Either one you choose will work. Both are exceptionally clever transpilers, Google’s Traceur just takes the approach of making your code work in ES5 compatible browsers, BabelJS does the same thing, but the resulting code quality is arguably nicer and easier to decipher/learn from.
What about the performance of the code in the browser? It doesn’t seem to a very progressive move to write in ES6 only to then have badly performant code compiled for use in the browser, if, indeed, that is the case for either or both of these tools
I agree with Andy above… Sometimes we developers need to give up nice things so that the application performs and accomplishes it’s goal. but I think there are times, when maybe an app gets large enough or complex enough, that ES6 syntax makes sense (even if the resulting ES5 is a little bloated).
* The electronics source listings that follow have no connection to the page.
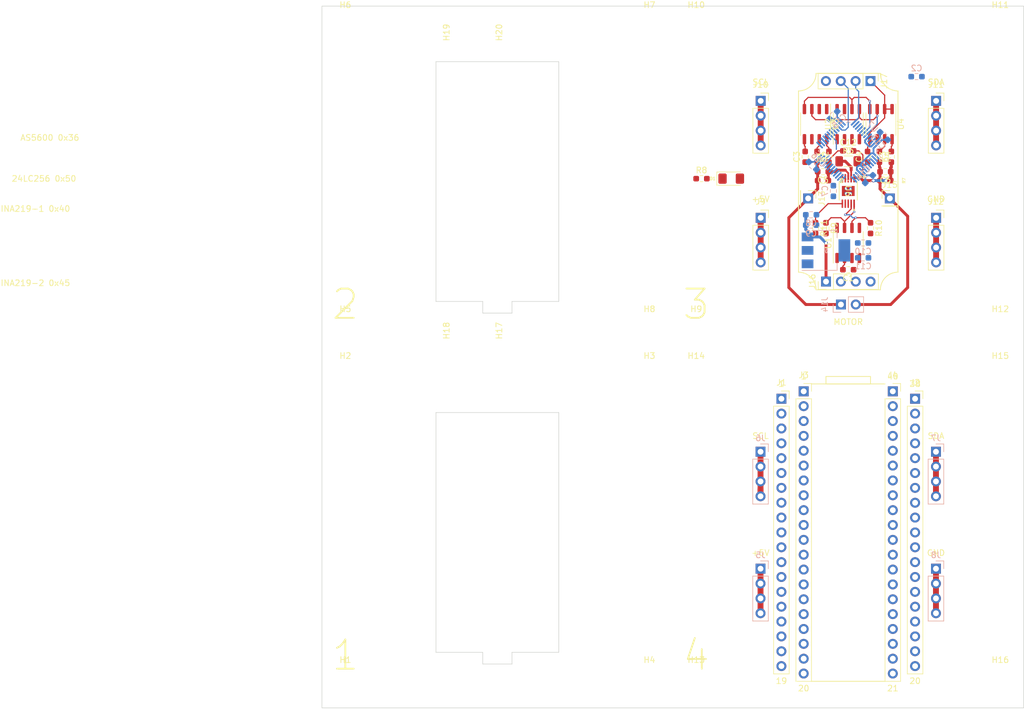
<source format=kicad_pcb>
(kicad_pcb (version 20211014) (generator pcbnew)

  (general
    (thickness 3.68)
  )

  (paper "A4")
  (layers
    (0 "F.Cu" signal)
    (1 "In1.Cu" signal)
    (2 "In2.Cu" signal)
    (31 "B.Cu" signal)
    (32 "B.Adhes" user "B.Adhesive")
    (33 "F.Adhes" user "F.Adhesive")
    (34 "B.Paste" user)
    (35 "F.Paste" user)
    (36 "B.SilkS" user "B.Silkscreen")
    (37 "F.SilkS" user "F.Silkscreen")
    (38 "B.Mask" user)
    (39 "F.Mask" user)
    (40 "Dwgs.User" user "User.Drawings")
    (41 "Cmts.User" user "User.Comments")
    (42 "Eco1.User" user "User.Eco1")
    (43 "Eco2.User" user "User.Eco2")
    (44 "Edge.Cuts" user)
    (45 "Margin" user)
    (46 "B.CrtYd" user "B.Courtyard")
    (47 "F.CrtYd" user "F.Courtyard")
    (48 "B.Fab" user)
    (49 "F.Fab" user)
    (50 "User.1" user)
    (51 "User.2" user)
    (52 "User.3" user)
    (53 "User.4" user)
    (54 "User.5" user)
    (55 "User.6" user)
    (56 "User.7" user)
    (57 "User.8" user)
    (58 "User.9" user)
  )

  (setup
    (stackup
      (layer "F.SilkS" (type "Top Silk Screen"))
      (layer "F.Paste" (type "Top Solder Paste"))
      (layer "F.Mask" (type "Top Solder Mask") (thickness 0.01))
      (layer "F.Cu" (type "copper") (thickness 0.035))
      (layer "dielectric 1" (type "core") (thickness 0.5) (material "FR4") (epsilon_r 4.5) (loss_tangent 0.02))
      (layer "In1.Cu" (type "copper") (thickness 0.035))
      (layer "dielectric 2" (type "prepreg") (thickness 1.51) (material "FR4") (epsilon_r 4.5) (loss_tangent 0.02))
      (layer "In2.Cu" (type "copper") (thickness 0.035))
      (layer "dielectric 3" (type "core") (thickness 1.51) (material "FR4") (epsilon_r 4.5) (loss_tangent 0.02))
      (layer "B.Cu" (type "copper") (thickness 0.035))
      (layer "B.Mask" (type "Bottom Solder Mask") (thickness 0.01))
      (layer "B.Paste" (type "Bottom Solder Paste"))
      (layer "B.SilkS" (type "Bottom Silk Screen"))
      (copper_finish "None")
      (dielectric_constraints no)
    )
    (pad_to_mask_clearance 0)
    (grid_origin 130 80.5)
    (pcbplotparams
      (layerselection 0x00010ec_ffffffff)
      (disableapertmacros false)
      (usegerberextensions true)
      (usegerberattributes false)
      (usegerberadvancedattributes false)
      (creategerberjobfile false)
      (svguseinch false)
      (svgprecision 6)
      (excludeedgelayer true)
      (plotframeref false)
      (viasonmask false)
      (mode 1)
      (useauxorigin false)
      (hpglpennumber 1)
      (hpglpenspeed 20)
      (hpglpendiameter 15.000000)
      (dxfpolygonmode true)
      (dxfimperialunits true)
      (dxfusepcbnewfont true)
      (psnegative false)
      (psa4output false)
      (plotreference true)
      (plotvalue false)
      (plotinvisibletext false)
      (sketchpadsonfab false)
      (subtractmaskfromsilk true)
      (outputformat 1)
      (mirror false)
      (drillshape 0)
      (scaleselection 1)
      (outputdirectory "gerbers/")
    )
  )

  (net 0 "")
  (net 1 "+5V")
  (net 2 "GNDD")
  (net 3 "+3V3")
  (net 4 "I_SENS_1 -")
  (net 5 "I_SENS_2 -")
  (net 6 "ISENSE")
  (net 7 "Net-(R1-Pad2)")
  (net 8 "Net-(D1-Pad1)")
  (net 9 "H-Bridge 1")
  (net 10 "H-Bridge 2")
  (net 11 "Net-(R3-Pad2)")
  (net 12 "unconnected-(J1-Pad1)")
  (net 13 "unconnected-(J1-Pad2)")
  (net 14 "SCL1")
  (net 15 "SDA1")
  (net 16 "unconnected-(J1-Pad3)")
  (net 17 "unconnected-(J1-Pad4)")
  (net 18 "unconnected-(J1-Pad5)")
  (net 19 "unconnected-(J1-Pad6)")
  (net 20 "unconnected-(J1-Pad7)")
  (net 21 "unconnected-(J1-Pad8)")
  (net 22 "unconnected-(J1-Pad9)")
  (net 23 "unconnected-(J1-Pad10)")
  (net 24 "unconnected-(J1-Pad11)")
  (net 25 "unconnected-(J1-Pad12)")
  (net 26 "GND")
  (net 27 "SDA")
  (net 28 "unconnected-(J1-Pad15)")
  (net 29 "unconnected-(J1-Pad16)")
  (net 30 "SCL")
  (net 31 "unconnected-(J1-Pad18)")
  (net 32 "5V")
  (net 33 "unconnected-(J2-Pad2)")
  (net 34 "unconnected-(J2-Pad3)")
  (net 35 "unconnected-(J2-Pad4)")
  (net 36 "unconnected-(J2-Pad5)")
  (net 37 "unconnected-(J2-Pad7)")
  (net 38 "unconnected-(J2-Pad8)")
  (net 39 "unconnected-(J2-Pad9)")
  (net 40 "unconnected-(J2-Pad10)")
  (net 41 "unconnected-(J2-Pad11)")
  (net 42 "unconnected-(J2-Pad12)")
  (net 43 "unconnected-(J2-Pad13)")
  (net 44 "unconnected-(J2-Pad14)")
  (net 45 "unconnected-(J2-Pad15)")
  (net 46 "unconnected-(J2-Pad16)")
  (net 47 "unconnected-(J2-Pad17)")
  (net 48 "unconnected-(J2-Pad18)")
  (net 49 "unconnected-(J2-Pad19)")
  (net 50 "unconnected-(J3-Pad1)")
  (net 51 "unconnected-(J3-Pad2)")
  (net 52 "unconnected-(J3-Pad3)")
  (net 53 "unconnected-(J3-Pad4)")
  (net 54 "unconnected-(J3-Pad5)")
  (net 55 "unconnected-(J3-Pad6)")
  (net 56 "unconnected-(J3-Pad7)")
  (net 57 "unconnected-(J3-Pad8)")
  (net 58 "unconnected-(J3-Pad9)")
  (net 59 "unconnected-(J3-Pad10)")
  (net 60 "unconnected-(J3-Pad11)")
  (net 61 "unconnected-(J3-Pad12)")
  (net 62 "unconnected-(J3-Pad13)")
  (net 63 "unconnected-(J3-Pad16)")
  (net 64 "unconnected-(J3-Pad17)")
  (net 65 "unconnected-(J3-Pad20)")
  (net 66 "unconnected-(J4-Pad3)")
  (net 67 "unconnected-(J4-Pad4)")
  (net 68 "unconnected-(J4-Pad5)")
  (net 69 "unconnected-(J4-Pad6)")
  (net 70 "unconnected-(J4-Pad7)")
  (net 71 "unconnected-(J4-Pad8)")
  (net 72 "unconnected-(J4-Pad9)")
  (net 73 "unconnected-(J4-Pad10)")
  (net 74 "unconnected-(J4-Pad11)")
  (net 75 "unconnected-(J4-Pad12)")
  (net 76 "unconnected-(J4-Pad13)")
  (net 77 "unconnected-(J4-Pad14)")
  (net 78 "unconnected-(J4-Pad15)")
  (net 79 "unconnected-(J4-Pad16)")
  (net 80 "unconnected-(J4-Pad17)")
  (net 81 "unconnected-(J4-Pad18)")
  (net 82 "unconnected-(J4-Pad19)")
  (net 83 "unconnected-(J4-Pad20)")
  (net 84 "Net-(R2-Pad1)")
  (net 85 "Net-(R4-Pad1)")
  (net 86 "unconnected-(U1-Pad3)")
  (net 87 "unconnected-(U1-Pad5)")
  (net 88 "SDA2")
  (net 89 "SCL2")
  (net 90 "unconnected-(U7-Pad2)")
  (net 91 "unconnected-(U7-Pad3)")
  (net 92 "unconnected-(U7-Pad4)")
  (net 93 "unconnected-(U7-Pad5)")
  (net 94 "unconnected-(U7-Pad6)")
  (net 95 "SWCLK")
  (net 96 "SWDIO")
  (net 97 "FAULT")
  (net 98 "unconnected-(U7-Pad10)")
  (net 99 "unconnected-(U7-Pad11)")
  (net 100 "unconnected-(U7-Pad12)")
  (net 101 "unconnected-(U7-Pad13)")
  (net 102 "unconnected-(U7-Pad14)")
  (net 103 "unconnected-(U7-Pad15)")
  (net 104 "unconnected-(U7-Pad16)")
  (net 105 "unconnected-(U7-Pad17)")
  (net 106 "unconnected-(U7-Pad18)")
  (net 107 "unconnected-(U7-Pad19)")
  (net 108 "unconnected-(U7-Pad25)")
  (net 109 "unconnected-(U7-Pad26)")
  (net 110 "unconnected-(U7-Pad27)")
  (net 111 "unconnected-(U7-Pad28)")
  (net 112 "unconnected-(U7-Pad29)")
  (net 113 "unconnected-(U7-Pad31)")
  (net 114 "unconnected-(U7-Pad32)")
  (net 115 "unconnected-(U7-Pad33)")
  (net 116 "unconnected-(U7-Pad38)")
  (net 117 "unconnected-(U7-Pad39)")
  (net 118 "unconnected-(U7-Pad40)")
  (net 119 "unconnected-(U7-Pad41)")
  (net 120 "unconnected-(U7-Pad45)")
  (net 121 "unconnected-(U7-Pad46)")

  (footprint "MountingHole:MountingHole_3.2mm_M3" (layer "F.Cu") (at 65.5 95.499999 90))

  (footprint "MountingHole:MountingHole_3.2mm_M3" (layer "F.Cu") (at 156 96))

  (footprint "Resistor_SMD:R_0603_1608Metric_Pad0.98x0.95mm_HandSolder" (layer "F.Cu") (at 130 64.752))

  (footprint "Connector_PinSocket_2.54mm:PinSocket_1x04_P2.54mm_Vertical" (layer "F.Cu") (at 145.025 56.2))

  (footprint "Resistor_SMD:R_0603_1608Metric_Pad0.98x0.95mm_HandSolder" (layer "F.Cu") (at 124.666 65.768 -90))

  (footprint "Resistor_SMD:R_0603_1608Metric_Pad0.98x0.95mm_HandSolder" (layer "F.Cu") (at 122.634 65.768 90))

  (footprint "Resistor_SMD:R_0603_1608Metric_Pad0.98x0.95mm_HandSolder" (layer "F.Cu") (at 136.35 68.308 180))

  (footprint "Diode_SMD:D_1206_3216Metric_Pad1.42x1.75mm_HandSolder" (layer "F.Cu") (at 109.9875 69.5))

  (footprint "Resistor_SMD:R_0603_1608Metric_Pad0.98x0.95mm_HandSolder" (layer "F.Cu") (at 136.35 69.832))

  (footprint "Connector_PinSocket_2.54mm:PinSocket_1x19_P2.54mm_Vertical" (layer "F.Cu") (at 118.57 107.14))

  (footprint "MountingHole:MountingHole_3.2mm_M3" (layer "F.Cu") (at 44 44))

  (footprint "MountingHole:MountingHole_3.2mm_M3" (layer "F.Cu") (at 74.5 44.500001 90))

  (footprint "Package_SO:SO-8_3.9x4.9mm_P1.27mm" (layer "F.Cu") (at 130 80.5 90))

  (footprint "Connector_PinSocket_2.54mm:PinSocket_1x20_P2.54mm_Vertical" (layer "F.Cu") (at 137.62 105.87))

  (footprint "MountingHole:MountingHole_3.2mm_M3" (layer "F.Cu") (at 104 44))

  (footprint "MountingHole:MountingHole_3.2mm_M3" (layer "F.Cu") (at 96 96))

  (footprint "MountingHole:MountingHole_3.2mm_M3" (layer "F.Cu") (at 96 104))

  (footprint "Resistor_SMD:R_0603_1608Metric_Pad0.98x0.95mm_HandSolder" (layer "F.Cu") (at 133.81 77.96 -90))

  (footprint "MountingHole:MountingHole_3.2mm_M3" (layer "F.Cu") (at 65.5 44.500001 90))

  (footprint "Connector_PinSocket_2.54mm:PinSocket_1x04_P2.54mm_Vertical" (layer "F.Cu") (at 115.025 76.2))

  (footprint "Resistor_SMD:R_0603_1608Metric_Pad0.98x0.95mm_HandSolder" (layer "F.Cu") (at 135.334 65.768 -90))

  (footprint "MountingHole:MountingHole_3.2mm_M3" (layer "F.Cu") (at 44 156))

  (footprint "Resistor_SMD:R_0603_1608Metric_Pad0.98x0.95mm_HandSolder" (layer "F.Cu") (at 125.682 69.832 180))

  (footprint "MountingHole:MountingHole_3.2mm_M3" (layer "F.Cu") (at 104 104))

  (footprint "Resistor_SMD:R_0603_1608Metric_Pad0.98x0.95mm_HandSolder" (layer "F.Cu") (at 133.302 65.768 90))

  (footprint "Resistor_SMD:R_0603_1608Metric_Pad0.98x0.95mm_HandSolder" (layer "F.Cu") (at 104.9075 69.5))

  (footprint "MountingHole:MountingHole_3.2mm_M3" (layer "F.Cu") (at 96 44))

  (footprint "MountingHole:MountingHole_3.2mm_M3" (layer "F.Cu") (at 96 156))

  (footprint "MountingHole:MountingHole_3.2mm_M3" (layer "F.Cu") (at 44 104))

  (footprint "Connector_PinHeader_2.54mm:PinHeader_1x04_P2.54mm_Vertical" (layer "F.Cu") (at 126.2 87.104 90))

  (footprint "MountingHole:MountingHole_3.2mm_M3" (layer "F.Cu") (at 156 44))

  (footprint "MountingHole:MountingHole_3.2mm_M3" (layer "F.Cu") (at 74.5 95.499999 90))

  (footprint "MountingHole:MountingHole_3.2mm_M3" (layer "F.Cu") (at 104 156))

  (footprint "Resistor_SMD:R_0603_1608Metric_Pad0.98x0.95mm_HandSolder" (layer "F.Cu") (at 126.698 65.768 90))

  (footprint "Resistor_SMD:R_0603_1608Metric_Pad0.98x0.95mm_HandSolder" (layer "F.Cu") (at 137.366 65.768 90))

  (footprint "Resistor_SMD:R_0603_1608Metric_Pad0.98x0.95mm_HandSolder" (layer "F.Cu") (at 126.19 77.96 -90))

  (footprint "Resistor_SMD:R_0603_1608Metric_Pad0.98x0.95mm_HandSolder" (layer "F.Cu") (at 125.682 68.308 180))

  (footprint "Resistor_SMD:R_1206_3216Metric_Pad1.30x1.75mm_HandSolder" (layer "F.Cu") (at 130 66.53))

  (footprint "Package_SO:SO-8_3.9x4.9mm_P1.27mm" (layer "F.Cu") (at 130 60.18 90))

  (footprint "DRV8830:DGQ10_2P18X1P72" (layer "F.Cu") (at 130 71.61 -90))

  (footprint "MountingHole:MountingHole_3.2mm_M3" (layer "F.Cu") (at 156 104))

  (footprint "Resistor_SMD:R_0603_1608Metric_Pad0.98x0.95mm_HandSolder" (layer "F.Cu") (at 130 85.072 180))

  (footprint "MountingHole:MountingHole_3.2mm_M3" (layer "F.Cu") (at 104 96))

  (footprint "Connector_PinSocket_2.54mm:PinSocket_1x19_P2.54mm_Vertical" (layer "F.Cu") (at 141.43 107.14))

  (footprint "Connector_PinHeader_2.54mm:PinHeader_1x01_P2.54mm_Vertical" (layer "F.Cu") (at 137.112 72.88))

  (footprint "MountingHole:MountingHole_3.2mm_M3" (layer "F.Cu") (at 44 96))

  (footprint "Resistor_SMD:R_0603_1608Metric_Pad0.98x0.95mm_HandSolder" (layer "F.Cu") (at 124.412 77.96 -90))

  (footprint "Connector_PinHeader_2.54mm:PinHeader_1x01_P2.54mm_Vertical" (layer "F.Cu") (at 123.142 72.88 -90))

  (footprint "Connector_PinSocket_2.54mm:PinSocket_1x04_P2.54mm_Vertical" (layer "F.Cu") (at 145.025 76.2))

  (footprint "MountingHole:MountingHole_3.2mm_M3" (layer "F.Cu") (at 156 156))

  (footprint "Package_SO:SO-8_3.9x4.9mm_P1.27mm" (layer "F.Cu") (at 135.588 60.18 -90))

  (footprint "Connector_PinSocket_2.54mm:PinSocket_1x20_P2.54mm_Vertical" (layer "F.Cu") (at 122.38 105.87))

  (footprint "Connector_PinSocket_2.54mm:PinSocket_1x04_P2.54mm_Vertical" (layer "F.Cu") (at 115.025 56.2))

  (footprint "Connector_PinHeader_2.54mm:PinHeader_1x04_P2.54mm_Vertical" (layer "F.Cu") (at 133.8 52.814 -90))

  (footprint "Package_SO:SO-8_3.9x4.9mm_P1.27mm" (layer "F.Cu") (at 124.412 60.18 -90))

  (footprint "Resistor_SMD:R_0603_1608Metric_Pad0.98x0.95mm_HandSolder" (layer "B.Cu") (at 123.904 67.292 135))

  (footprint "Resistor_SMD:R_0603_1608Metric_Pad0.98x0.95mm_HandSolder" (layer "B.Cu") (at 123.65 75.674))

  (footprint "Connector_PinHeader_2.54mm:PinHeader_1x04_P2.54mm_Vertical" (layer "B.Cu") (at 115 136.2 180))

  (footprint "Resistor_SMD:R_0603_1608Metric_Pad0.98x0.95mm_HandSolder" (layer "B.Cu") (at 127.46 71.61 -90))

  (footprint "Resistor_SMD:R_0603_1608Metric_Pad0.98x0.95mm_HandSolder" (layer "B.Cu")
    (tedit 5F68FEEE) (tstamp 3e2fb615-b4c9-459b-9fa4-96688da9722f)
    (at 132.54 80.5)
    (descr "Resistor SMD 0603 (1608 Metric), square (rectangular) end terminal, IPC_7351 nominal with elongated pad for handsoldering. (Body size source: IPC-SM-782 page 72, https://www.pcb-3d.com/wordpress/wp-content/uploads/ipc-sm-782a_amendment_1_and_2.pdf), generated with kicad-footprint-generator")
    (tags "resistor handsolder")
    (property "Sheetfile" "Smart Servo Control Board Rev.2.kicad_sch")
    (property "Sheetname" "")
    (path "/f8739b84-9dc4-4146-8184-09387edb6934")
    (attr smd)
    (fp_text reference "C10" (at 0 1.43) (layer "B.SilkS")
      (effects (font (size 1 1) (thickness 0.15)) (justify mirror))
      (tstamp 7fdbe720-07be-4953-9e06-b892c84aa74e)
    )
    (fp_text value "100nF" (at 0 -1.43) (layer "B.Fab")
      (effects (font (size 1 1) (thickness 0.15)) (justify mirror))
      (tstamp f723e683-2ea6-4e9f-9e84-cf2176a800cc)
    )
    (fp_text user "${REFERENCE}" (at 0 0) (layer "B.Fab")
      (effects (font (size 0.4 0.4) (thickness 0.06)) (justify mirror))
      (tstamp b27490a1-db21-4cf8-bf82-bfef5decc201)
    )
    (fp_line (start -0.254724 -0.5225) (end 0.254724 -0.5225) (layer "B.SilkS") (width 0.12) (tstamp 025bbe41-7b48-41ab-
... [101506 chars truncated]
</source>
I’ve only used Babel in a small project. The resulting shims and extras that were generated literally doubled the application size. But I assume if the app was of any reasonable size that wouldn’t normally be the case.
I think eventually you would end up writing things by hand that Babel or perhaps Traceur would create, but not all the time. I guess it comes down to why are we not writing in byte code? 🙂
What I feel is at least or some time until the browsers catch up with ES6 this will occur. Also the production code can be clousre compiled one and thus a high performing one.